10 Limitation of Liability
10.1 Cap on Liability
To the maximum extent permitted by applicable law, the Provider's total aggregate liability arising out of or in connection with the Service shall not exceed the fees actually paid by the Client for the specific audit giving rise to the claim.
10.2 Exclusion of Damages
In no event shall the Provider be liable for any indirect, incidental, special, consequential, or punitive damages, including but not limited to loss of profits, data, business opportunities, or goodwill, regardless of the theory of liability.
10.3 No Guarantee of Results
The Provider does not guarantee that any AI model will receive a specific risk grade, that vulnerabilities identified will be exhaustive, or that following report recommendations will prevent all safety incidents.
11 Warranty Disclaimer
The Service is provided "AS IS" and "AS AVAILABLE." The Provider expressly disclaims all warranties, whether express, implied, or statutory, including but not limited to warranties of merchantability, fitness for a particular purpose, accuracy, completeness, and non-infringement.
12 Indemnification
You agree to indemnify, defend, and hold harmless the Provider from and against any claims, liabilities, damages, losses, and expenses (including reasonable attorneys' fees) arising out of or related to: (a) your use of the Service; (b) your violation of these Terms; or (c) your violation of any applicable law or third-party right.
13 Term and Termination
13.1 Term
These Terms are effective from the date you first access or use the Service and remain in effect until terminated.

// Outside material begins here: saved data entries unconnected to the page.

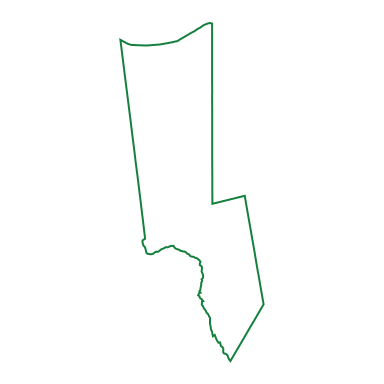 Bodocó, Pernambuco, Brazil (Equal Earth projection)
{"feature_id": "56859067B90933022981907", "entity_name": "Bodocó", "entity_type": "district", "adm_level": 2, "iso_a3": "BRA", "parent_name": "Brazil", "parent_adm1": "Pernambuco", "projection": "equal_earth", "projection_center": [-39.967, -7.683], "detail": "fine", "context": "isolated", "style": "outline", "palette": "green", "viewbox_px": 384, "rotation_deg": 0, "n_neighbors": 0, "source": "geoboundaries", "source_scale": "gbopen_adm2", "svg_char_len": 2063}
<svg xmlns="http://www.w3.org/2000/svg" viewBox="0 0 384 384"><path d="M120.4,39.8L125.4,79.8L129.9,115.3L130.5,120.1L132.0,132.3L132.8,138.8L134.5,152.1L135.1,157.4L135.7,162.4L137.5,176.1L138.8,186.7L139.7,194.0L140.4,199.5L141.1,205.4L142.7,218.5L145.1,238.7L142.6,240.4L142.4,241.9L142.8,243.4L143.4,245.5L144.9,247.1L145.5,248.9L146.0,250.9L146.5,252.9L147.5,253.8L148.8,253.9L150.5,254.3L152.1,254.0L153.4,253.6L154.9,252.3L156.1,251.7L157.8,251.9L162.0,248.9L163.3,248.6L165.7,247.2L167.5,247.3L168.7,246.9L170.8,245.9L171.9,246.0L173.5,245.8L174.5,247.6L176.1,248.8L179.5,249.9L180.3,250.8L182.1,251.1L183.1,251.5L184.6,251.5L186.2,252.6L187.6,253.9L189.1,254.4L190.3,256.1L191.7,256.6L193.6,256.8L195.0,257.7L196.9,258.2L199.6,260.5L200.5,261.8L199.8,263.5L199.9,265.2L201.0,265.8L201.9,266.9L201.9,269.4L201.6,271.6L202.6,273.7L203.2,276.2L202.9,278.1L201.6,279.3L202.2,280.8L201.2,282.9L201.2,285.2L200.8,286.7L200.4,288.7L200.3,290.3L199.4,291.4L200.5,292.7L199.2,293.1L198.1,295.3L199.4,296.2L199.9,297.9L201.9,299.4L203.2,301.1L202.0,301.4L201.8,304.8L202.9,306.0L203.8,308.2L205.6,310.5L206.6,312.8L207.7,313.6L208.8,315.5L209.3,316.8L210.1,318.0L210.0,320.7L210.0,323.8L210.5,325.6L210.9,329.1L212.1,331.8L212.5,334.5L212.9,336.2L214.7,334.9L216.6,339.8L218.4,342.7L220.0,342.4L220.9,346.0L222.4,347.1L223.3,348.4L223.2,352.2L223.9,353.4L226.0,353.9L227.6,355.5L228.4,358.0L229.3,359.6L230.4,361.0L241.6,342.0L251.0,325.8L253.2,322.2L263.6,304.3L260.4,286.1L258.7,276.0L257.9,271.9L257.0,266.5L256.4,263.2L254.4,251.1L245.7,201.5L245.4,199.5L244.7,195.8L229.8,199.5L213.6,203.5L212.4,203.8L212.3,189.5L212.3,184.9L212.3,178.1L212.2,157.7L212.2,150.9L212.2,111.2L212.1,97.3L212.2,92.1L212.1,79.1L212.1,64.0L212.1,23.6L210.0,23.0L208.1,23.4L204.2,24.9L202.3,26.1L199.8,27.9L197.7,28.9L194.5,31.2L191.5,32.7L186.2,35.8L179.4,39.8L177.2,41.2L175.2,41.5L174.1,41.8L172.1,42.3L161.0,44.3L158.9,44.6L156.7,44.7L155.5,44.8L149.7,45.3L145.7,45.5L137.5,45.2L131.1,44.9L127.5,43.7L122.6,41.0L120.4,39.8Z" fill="none" stroke="#15803d" stroke-width="2"/></svg>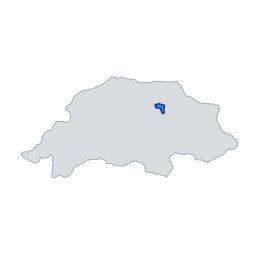 Bayancagaan, Bayanhongor, Mongolia (highlighted), rotated 175°
{"feature_id": "93677404B22663539773144", "entity_name": "Bayancagaan", "entity_type": "district", "adm_level": 2, "iso_a3": "MNG", "parent_name": "Mongolia", "parent_adm1": "Bayanhongor", "projection": "orthographic", "projection_center": [98.843, 45.297], "detail": "fine", "context": "in_parent", "style": "filled", "palette": "blue", "viewbox_px": 256, "rotation_deg": 175, "n_neighbors": 0, "source": "geoboundaries", "source_scale": "gbopen_adm2", "svg_char_len": 4139}
<svg xmlns="http://www.w3.org/2000/svg" viewBox="0 0 256 256"><g transform="rotate(175 128 128)"><path d="M20.4,100.4L21.2,100.5L22.5,99.8L22.8,98.5L23.3,97.9L26.2,97.9L27.4,98.4L27.7,97.7L28.0,97.6L28.6,98.3L29.3,98.1L29.8,97.9L30.3,97.0L31.3,97.2L33.1,96.4L33.3,94.5L34.0,94.1L35.5,93.9L35.8,93.1L36.1,92.9L37.3,92.8L39.3,92.0L40.2,92.0L40.9,91.2L42.7,90.3L45.3,90.0L45.6,89.5L48.0,88.0L50.5,88.1L51.3,86.6L51.7,86.5L53.3,88.4L54.0,88.3L54.3,87.6L55.4,87.7L55.7,89.0L56.3,89.5L63.6,90.5L63.8,90.9L64.1,93.9L65.3,95.3L65.6,96.0L67.7,95.9L68.8,97.0L70.6,97.1L71.5,97.4L73.3,96.4L73.7,96.4L74.2,97.0L75.1,96.6L76.7,97.7L77.9,97.5L78.5,98.0L79.3,97.7L81.0,98.0L82.5,99.6L83.5,99.5L84.7,98.5L85.0,97.8L86.7,97.4L87.7,96.8L88.4,96.1L89.4,93.9L89.6,91.5L88.7,91.2L88.0,90.4L87.5,89.1L87.5,88.3L86.7,86.9L86.8,86.3L87.3,85.1L87.5,83.3L88.1,82.3L89.3,81.7L89.4,81.0L90.1,79.6L91.9,78.7L92.9,77.2L93.5,75.5L94.4,76.4L96.7,77.5L98.7,78.0L100.0,79.2L103.4,79.4L109.3,82.0L110.4,81.8L113.9,82.8L114.2,83.2L114.3,85.3L114.6,85.9L114.8,88.1L115.5,89.2L115.4,90.5L115.7,90.9L116.6,91.1L118.0,92.4L121.2,93.2L122.2,94.1L124.3,94.6L125.4,94.2L127.2,94.3L127.9,94.1L128.9,92.9L129.6,92.6L133.6,91.4L134.6,90.6L135.4,90.4L138.6,90.9L140.9,91.7L144.1,91.3L145.7,92.3L146.4,93.4L147.8,94.2L152.3,94.1L152.5,94.3L152.7,96.7L152.9,97.1L156.1,99.3L157.6,99.9L161.6,99.3L168.1,100.0L169.5,99.3L171.0,100.0L171.5,99.8L175.2,97.1L175.8,97.1L179.9,95.6L182.3,94.1L184.4,93.8L185.8,92.6L186.1,90.7L188.3,88.1L192.3,84.6L195.2,84.5L197.0,85.1L199.1,86.6L200.2,86.9L202.1,86.7L204.4,84.8L205.8,84.8L207.2,85.1L208.2,85.9L206.4,96.5L206.5,97.1L205.6,99.4L206.1,102.7L204.7,104.3L205.3,106.1L205.8,106.7L208.1,108.1L208.7,107.8L209.0,106.9L209.9,106.0L211.8,105.7L213.3,105.1L215.4,105.2L217.6,106.3L219.5,102.4L221.9,101.4L224.2,101.2L226.5,103.0L228.8,103.5L229.7,104.7L230.6,104.9L231.0,105.5L234.2,107.4L235.1,108.9L236.2,109.9L236.5,111.2L236.5,111.8L235.6,112.7L231.9,113.4L229.6,112.7L228.9,113.6L226.2,114.0L224.7,114.9L223.8,115.6L223.3,116.6L222.9,116.9L222.4,117.0L221.4,116.5L220.7,116.7L220.6,116.9L220.6,119.1L218.2,119.7L217.3,119.6L215.6,121.0L215.5,121.9L214.6,123.2L214.1,125.5L214.5,126.4L214.3,127.0L212.8,128.5L211.4,130.6L208.0,132.0L206.4,132.5L205.1,132.3L203.9,132.9L203.3,134.9L201.4,137.7L198.4,140.6L192.0,140.3L191.2,140.1L189.6,138.9L186.0,139.5L185.2,140.6L184.5,142.2L183.7,147.0L185.5,149.4L187.4,150.9L188.3,152.0L188.5,153.0L187.4,153.7L186.0,155.6L182.4,157.8L178.8,164.1L171.4,168.6L166.7,169.4L162.8,169.6L152.6,172.3L146.1,175.9L141.3,178.9L140.2,180.2L139.7,180.5L138.8,180.0L136.0,180.1L135.9,177.9L130.0,179.5L125.1,177.2L118.1,176.0L116.7,175.5L114.3,172.7L113.0,172.3L110.0,172.3L101.7,171.2L97.9,172.3L81.0,170.0L74.9,170.5L74.6,170.3L74.3,168.4L71.5,165.5L71.1,164.8L71.1,163.7L69.0,157.8L67.5,156.9L67.8,154.5L65.6,154.5L63.2,153.5L60.8,151.7L59.7,150.3L58.0,149.9L55.9,147.5L55.0,147.0L49.8,145.7L47.2,145.7L44.4,144.9L41.3,144.6L40.3,144.0L39.4,144.0L37.6,142.8L36.4,142.9L35.2,139.4L35.7,137.3L36.5,136.2L38.1,134.5L38.1,133.8L37.7,132.0L38.8,129.1L38.7,127.2L38.1,125.1L37.1,124.5L35.9,121.5L35.6,119.2L35.2,117.6L33.7,116.6L33.4,115.2L32.9,115.0L32.6,115.4L31.6,115.5L30.8,114.6L30.4,113.5L29.9,113.2L28.9,113.2L27.9,113.5L27.0,113.2L26.2,112.2L24.1,110.6L24.2,109.6L23.9,108.9L23.3,108.6L22.7,107.8L20.6,106.7L20.6,106.2L21.3,105.2L20.0,104.2L19.5,103.2L20.5,102.1L20.3,101.3L20.4,100.4Z" fill="#d9dde1" stroke="#a8b0b8" stroke-width="1"/><path d="M92.5,139.5L90.5,140.0L90.6,142.0L90.7,143.1L90.6,143.7L90.1,145.6L89.7,146.2L89.7,146.3L89.5,147.3L89.9,147.4L90.0,147.5L90.3,147.7L90.4,147.8L90.5,147.9L91.3,148.0L91.8,148.0L92.1,148.0L92.3,148.1L92.3,148.3L92.5,148.4L92.5,148.5L92.8,148.6L93.2,148.6L93.3,148.7L93.6,148.8L94.0,148.9L94.1,149.2L94.5,149.3L95.1,149.8L95.4,149.8L96.1,149.1L96.7,148.9L97.3,148.6L98.0,148.9L98.2,149.0L98.5,149.1L98.8,149.2L98.8,147.6L98.9,147.4L98.9,147.2L98.6,146.1L97.9,146.0L97.9,145.6L97.3,145.3L95.7,145.2L95.4,145.1L94.9,145.0L94.6,145.0L94.3,144.9L93.6,144.5L93.3,144.2L93.2,143.8L93.3,143.5L93.8,143.2L92.5,139.5Z" fill="#3b82f6" stroke="#1e3a8a" stroke-width="1.5"/></g></svg>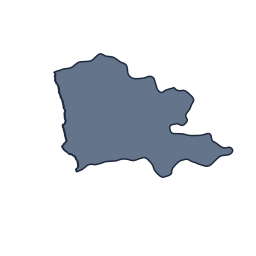 Paraiso, Barahona, Dominican Republic (Mercator projection), rotated 134°
{"feature_id": "3306468B48518984773258", "entity_name": "Paraiso", "entity_type": "district", "adm_level": 2, "iso_a3": "DOM", "parent_name": "Dominican Republic", "parent_adm1": "Barahona", "projection": "mercator", "projection_center": [-71.185, 18.039], "detail": "fine", "context": "isolated", "style": "filled", "palette": "slate", "viewbox_px": 256, "rotation_deg": 134, "n_neighbors": 0, "source": "geoboundaries", "source_scale": "gbopen_adm2", "svg_char_len": 5965}
<svg xmlns="http://www.w3.org/2000/svg" viewBox="0 0 256 256"><g transform="rotate(134 128 128)"><path d="M139.2,219.8L139.2,218.5L139.5,218.5L139.5,217.8L139.8,217.8L139.8,217.5L140.1,217.5L140.1,217.2L140.7,217.2L140.7,216.9L141.3,216.9L141.3,216.6L141.6,216.6L141.6,216.3L141.9,216.3L141.9,216.0L142.2,216.0L142.2,215.7L142.4,215.7L142.4,215.1L142.7,215.1L142.7,214.7L143.0,214.7L143.0,214.4L143.3,214.4L143.3,214.1L143.9,214.1L143.9,213.8L144.2,213.8L144.2,213.5L144.5,213.5L144.5,213.2L144.8,213.2L144.8,212.3L145.1,212.3L145.1,211.3L145.4,211.3L145.4,210.7L145.7,210.7L145.7,208.8L146.0,208.8L146.0,207.9L146.3,207.9L146.3,207.3L146.6,207.3L146.6,206.7L146.9,206.7L146.9,206.0L147.2,206.0L147.2,205.7L147.5,205.7L147.5,205.4L147.8,205.4L147.8,204.8L148.1,204.8L148.1,204.5L148.4,204.5L148.4,204.2L148.7,204.2L148.7,203.9L148.9,203.9L148.9,203.6L149.2,203.6L149.2,203.3L149.5,203.3L149.5,202.9L149.8,202.9L149.8,202.6L150.1,202.6L150.1,202.3L150.4,202.3L150.4,202.0L150.7,202.0L150.7,201.1L151.0,201.1L151.0,200.1L151.3,200.1L151.3,199.2L151.6,199.2L151.6,198.9L151.9,198.9L151.9,198.6L152.2,198.6L152.2,198.0L152.5,198.0L152.5,197.7L152.8,197.7L152.8,197.0L153.1,197.0L153.1,195.8L153.4,195.8L153.4,194.9L153.7,194.9L153.7,194.2L154.0,194.2L154.0,193.9L154.3,193.9L154.3,193.3L154.6,193.3L154.6,193.0L154.9,193.0L154.9,192.4L155.2,192.4L155.2,191.8L155.4,191.8L155.4,191.4L156.0,191.4L156.0,190.8L156.3,190.8L156.3,190.2L156.6,190.2L156.6,189.9L156.9,189.9L156.9,189.3L157.2,189.3L157.2,189.0L157.8,189.0L157.8,188.7L158.1,188.7L158.1,188.0L158.4,188.0L158.4,187.1L158.7,187.1L158.7,186.2L159.0,186.2L159.0,185.2L159.3,185.2L159.3,184.9L159.9,184.9L159.9,184.6L160.5,184.6L160.5,184.3L161.1,184.3L161.1,184.0L161.4,184.0L161.4,183.7L161.7,183.7L161.7,183.4L162.2,183.4L162.2,183.1L162.5,183.1L162.5,182.7L162.8,182.7L162.8,182.1L163.1,182.1L163.1,181.8L163.4,181.8L163.4,181.5L163.7,181.5L163.7,181.2L164.3,181.2L164.3,180.6L164.6,180.6L164.6,180.0L164.9,180.0L164.9,179.6L165.5,179.6L165.5,178.7L165.8,178.7L165.8,178.1L166.1,178.1L166.1,177.8L166.4,177.8L166.4,177.5L167.0,177.5L167.0,177.2L167.9,177.2L167.9,176.8L168.4,176.8L168.4,176.5L169.9,176.5L169.9,176.8L170.8,176.8L170.8,177.2L171.1,177.2L171.1,176.8L171.4,176.8L171.4,176.5L171.7,176.5L171.7,176.2L172.0,176.2L172.0,175.9L172.3,175.9L172.3,175.6L172.6,175.6L172.6,175.0L172.9,175.0L172.9,174.1L173.2,174.1L173.2,173.7L173.5,173.7L173.5,173.1L173.8,173.1L173.8,172.8L174.1,172.8L174.1,172.2L174.4,172.2L174.4,171.9L174.7,171.9L174.7,171.3L174.9,171.3L174.9,170.9L175.2,170.9L175.2,170.3L175.5,170.3L175.5,170.0L175.8,170.0L175.8,169.4L176.1,169.4L176.1,169.1L176.4,169.1L176.4,168.5L177.0,168.5L177.0,168.1L177.3,168.1L177.3,167.5L177.6,167.5L177.6,166.9L177.9,166.9L177.9,166.6L178.2,166.6L178.2,166.0L178.5,166.0L178.5,165.4L178.8,165.4L178.8,165.0L179.1,165.0L179.1,164.4L179.4,164.4L179.4,163.8L179.7,163.8L179.7,163.5L180.0,163.5L180.0,163.2L180.6,163.2L180.6,162.9L181.7,162.9L181.7,163.2L184.1,163.2L184.1,162.9L184.7,162.9L184.7,162.6L185.0,162.6L185.0,162.9L186.8,162.9L186.8,162.6L187.1,162.6L187.1,162.2L187.4,162.2L187.4,161.3L187.7,161.3L187.7,160.4L187.9,160.4L187.9,159.4L188.2,159.4L188.2,156.7L187.9,156.7L187.9,156.0L187.7,156.0L187.7,152.0L187.1,152.0L187.1,151.4L186.5,151.4L186.5,150.4L186.2,150.4L186.2,150.1L185.9,150.1L185.9,149.8L186.2,149.8L186.2,148.9L185.9,148.9L185.9,147.3L185.6,147.3L185.6,147.0L185.3,147.0L185.3,145.8L185.6,145.8L185.6,145.5L185.9,145.5L185.9,144.8L186.2,144.8L186.2,143.9L186.5,143.9L186.5,143.3L186.8,143.3L186.8,143.0L186.5,143.0L186.5,142.7L186.8,142.7L186.8,141.7L187.1,141.7L187.1,140.5L187.4,140.5L187.4,140.2L188.2,140.2L188.2,139.3L188.8,139.3L188.8,138.6L189.1,138.6L189.1,138.3L189.4,138.3L189.4,137.7L189.7,137.7L189.7,137.4L190.3,137.4L190.3,137.1L190.6,137.1L190.6,136.8L193.9,136.8L193.9,136.5L194.2,136.5L194.2,135.5L194.7,135.5L194.7,135.2L195.0,135.2L195.1,134.5L190.5,132.4L188.3,131.9L183.1,131.3L181.1,130.5L179.5,129.2L177.7,126.7L176.8,125.8L172.3,123.0L168.4,121.1L166.5,119.7L160.2,114.0L158.9,113.2L156.3,111.9L154.4,110.6L152.7,109.0L151.2,107.2L150.4,105.9L149.1,103.3L148.3,102.2L147.3,101.2L146.2,100.4L142.4,98.6L139.0,96.6L138.0,95.8L137.4,94.6L137.0,93.2L136.9,91.0L137.0,88.0L137.5,85.0L138.0,83.6L139.6,80.6L140.2,78.4L140.5,74.6L140.2,70.9L139.4,69.0L138.4,68.1L134.3,65.9L133.0,65.4L130.8,65.0L128.0,67.1L126.6,67.7L125.0,68.1L121.7,68.3L118.4,68.2L115.9,67.8L114.5,67.3L110.5,64.9L109.6,64.0L109.2,63.5L108.7,62.2L107.8,58.9L106.0,55.2L105.0,52.4L101.9,46.2L101.0,45.0L100.0,44.1L98.8,43.4L96.5,42.8L88.4,42.6L85.1,42.3L83.6,41.8L82.3,41.0L78.1,37.6L76.8,36.8L74.8,36.2L73.4,36.2L72.1,36.6L71.5,37.0L70.8,38.2L70.7,39.5L70.9,40.8L71.6,41.9L74.5,44.0L75.4,44.9L76.2,46.1L76.9,48.2L77.6,54.2L78.6,57.8L78.6,58.4L78.2,59.6L75.6,63.3L75.3,64.5L75.7,65.7L76.4,66.7L77.4,67.4L80.4,69.0L83.0,70.8L85.9,73.6L89.4,77.1L91.8,80.2L93.5,83.4L94.4,84.8L100.3,91.3L101.0,92.6L101.1,93.3L101.0,94.5L100.5,95.7L99.0,98.2L97.9,98.9L97.2,99.1L95.9,99.0L94.1,98.1L91.1,95.9L90.3,94.9L89.1,91.5L88.2,90.6L86.3,89.9L83.5,89.9L82.2,90.2L81.1,90.9L80.5,91.9L79.5,94.6L79.1,95.1L78.0,95.7L76.8,96.1L72.4,96.6L71.0,96.9L67.2,98.5L63.3,99.5L62.2,100.2L61.8,100.8L61.2,102.1L60.9,104.4L61.0,109.2L61.4,112.3L62.3,114.2L65.1,116.5L66.3,118.0L67.0,120.0L67.0,122.9L73.6,126.7L74.9,127.2L77.5,127.8L78.7,128.2L79.2,128.7L79.9,129.8L80.1,131.9L79.7,134.0L74.7,143.0L74.3,144.3L74.4,145.8L74.8,147.1L76.2,148.7L77.3,149.4L81.1,151.3L84.7,154.3L87.5,157.0L88.4,158.3L89.4,160.3L89.6,161.8L89.6,163.3L89.0,165.5L88.3,166.7L85.6,169.9L84.5,171.6L84.0,172.9L84.0,174.3L84.3,175.6L85.8,179.3L86.7,185.3L87.2,187.5L88.4,189.5L91.6,193.8L92.2,195.2L92.9,197.7L93.4,198.9L94.4,199.8L95.6,200.3L97.7,200.5L102.9,200.7L105.1,201.2L106.5,202.0L107.7,202.9L112.2,207.1L114.6,209.0L116.7,209.7L121.9,210.3L124.1,210.9L126.1,212.0L129.8,215.0L131.0,215.8L133.7,217.0L137.3,219.1L139.2,219.8Z" fill="#64748b" stroke="#1e293b" stroke-width="1.5"/></g></svg>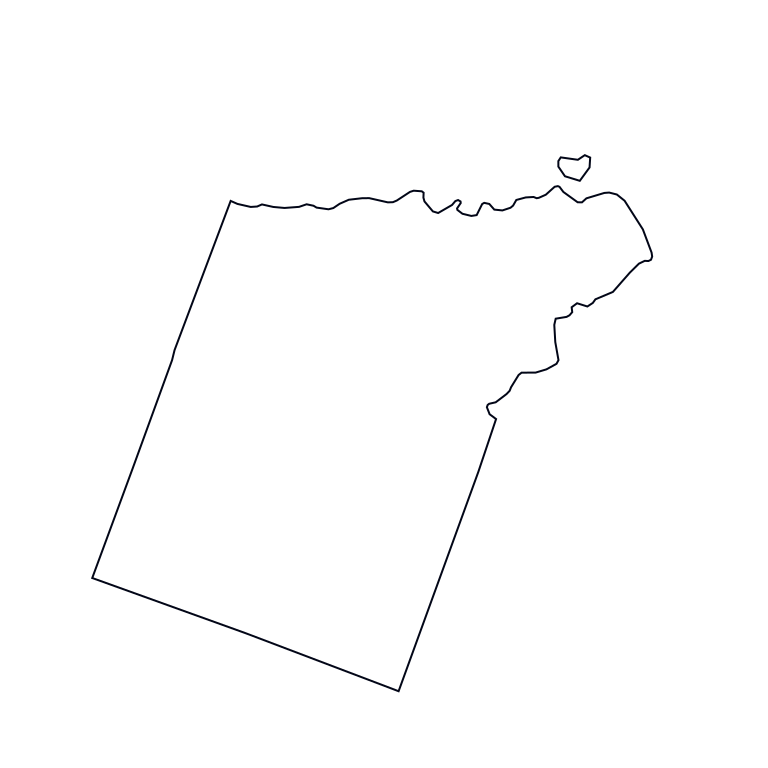 Bayfield, Wisconsin, United States of America, rotated 20°
{"feature_id": "52423323B38033489940557", "entity_name": "Bayfield", "entity_type": "district", "adm_level": 2, "iso_a3": "USA", "parent_name": "United States of America", "parent_adm1": "Wisconsin", "projection": "equal_earth", "projection_center": [-91.063, 46.578], "detail": "fine", "context": "isolated", "style": "outline", "palette": "ink", "viewbox_px": 768, "rotation_deg": 20, "n_neighbors": 0, "source": "geoboundaries", "source_scale": "gbopen_adm2", "svg_char_len": 1546}
<svg xmlns="http://www.w3.org/2000/svg" viewBox="0 0 768 768"><g transform="rotate(20 384 384)"><path d="M502.8,667.7L502.7,434.2L501.3,378.6L493.6,376.3L488.6,370.6L488.6,368.2L489.6,366.6L495.2,363.0L502.6,351.5L504.4,347.4L504.5,343.6L507.4,329.5L509.4,326.3L522.6,321.4L531.6,314.7L539.2,306.0L539.8,301.9L530.6,286.0L523.8,270.2L523.0,263.9L532.6,258.5L534.8,256.0L536.3,252.1L534.1,247.7L537.8,242.1L548.6,241.6L552.5,236.4L553.7,232.1L567.6,219.2L576.9,195.3L582.4,183.7L586.9,179.1L590.4,178.0L592.4,175.9L592.4,172.5L590.5,169.0L574.4,150.2L547.4,129.5L538.0,126.3L530.1,127.1L525.7,129.1L510.7,140.3L507.9,145.6L503.8,147.0L486.9,142.2L481.5,138.7L479.7,138.6L476.9,140.3L471.3,150.8L465.8,156.1L463.9,157.2L460.6,157.1L453.4,160.2L445.4,165.8L444.3,172.2L442.6,175.1L435.9,180.4L428.0,182.4L421.4,178.8L416.2,179.5L414.7,181.3L413.3,193.6L408.6,196.2L399.5,197.2L393.4,195.3L392.6,194.0L394.2,187.7L393.5,186.3L390.7,185.8L388.5,187.7L386.7,192.5L376.4,204.8L370.9,205.1L359.6,198.6L357.3,195.4L355.8,190.7L353.6,190.0L345.8,192.2L342.7,194.6L333.3,207.2L330.2,210.1L325.5,212.0L306.6,214.4L300.1,216.8L287.9,222.9L280.7,229.8L276.2,236.0L272.1,238.8L260.3,241.3L256.8,240.6L249.8,241.6L243.6,246.6L230.3,252.6L219.4,255.5L207.9,257.0L204.1,260.6L198.2,263.2L184.7,264.9L177.3,264.4L175.6,423.8L176.7,434.1L176.7,549.1L176.2,666.1L339.3,665.5L502.8,667.7ZM472.6,110.6L471.6,114.9L473.5,120.1L483.0,126.9L498.5,126.1L503.1,110.2L500.3,100.7L494.4,100.3L489.5,107.0L472.6,110.6Z" fill="none" stroke="#020617" stroke-width="2"/></g></svg>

13.2 Termination by Client
You may stop using the Service at any time. For active engagements, written notice is required.
13.3 Termination by Provider
The Provider may suspend or terminate your access immediately if you breach these Terms, fail to pay fees when due, or engage in conduct that the Provider reasonably determines may harm the Service or other clients.
13.4 Effect of Termination
Upon termination, all outstanding fees become immediately due. Sections 3, 6, 9, 10, 11, 12, and 14 survive termination.
14 Governing Law and Disputes
These Terms shall be governed by and construed in accordance with the laws of the Arab Republic of Egypt. Any disputes arising under these Terms shall be resolved through good-faith negotiation. If negotiation fails, disputes shall be submitted to binding arbitration under the rules of the Cairo Regional Centre for International Commercial Arbitration (CRCICA), with the seat of arbitration in Cairo, Egypt.
15 Modifications
The Provider reserves the right to modify these Terms at any time. Material changes will be communicated via email or posted on the Service website at least 30 days before taking effect. Continued use of the Service after changes take effect constitutes acceptance of the modified Terms.
16 Severability
If any provision of these Terms is held invalid or unenforceable, the remaining provisions shall continue in full force and effect.
17 Entire Agreement
These Terms, together with the Privacy Policy and any executed Service Agreement, constitute the entire agreement between you and the Provider regarding the Service and supersede all prior or contemporaneous agreements, understandings, or communications.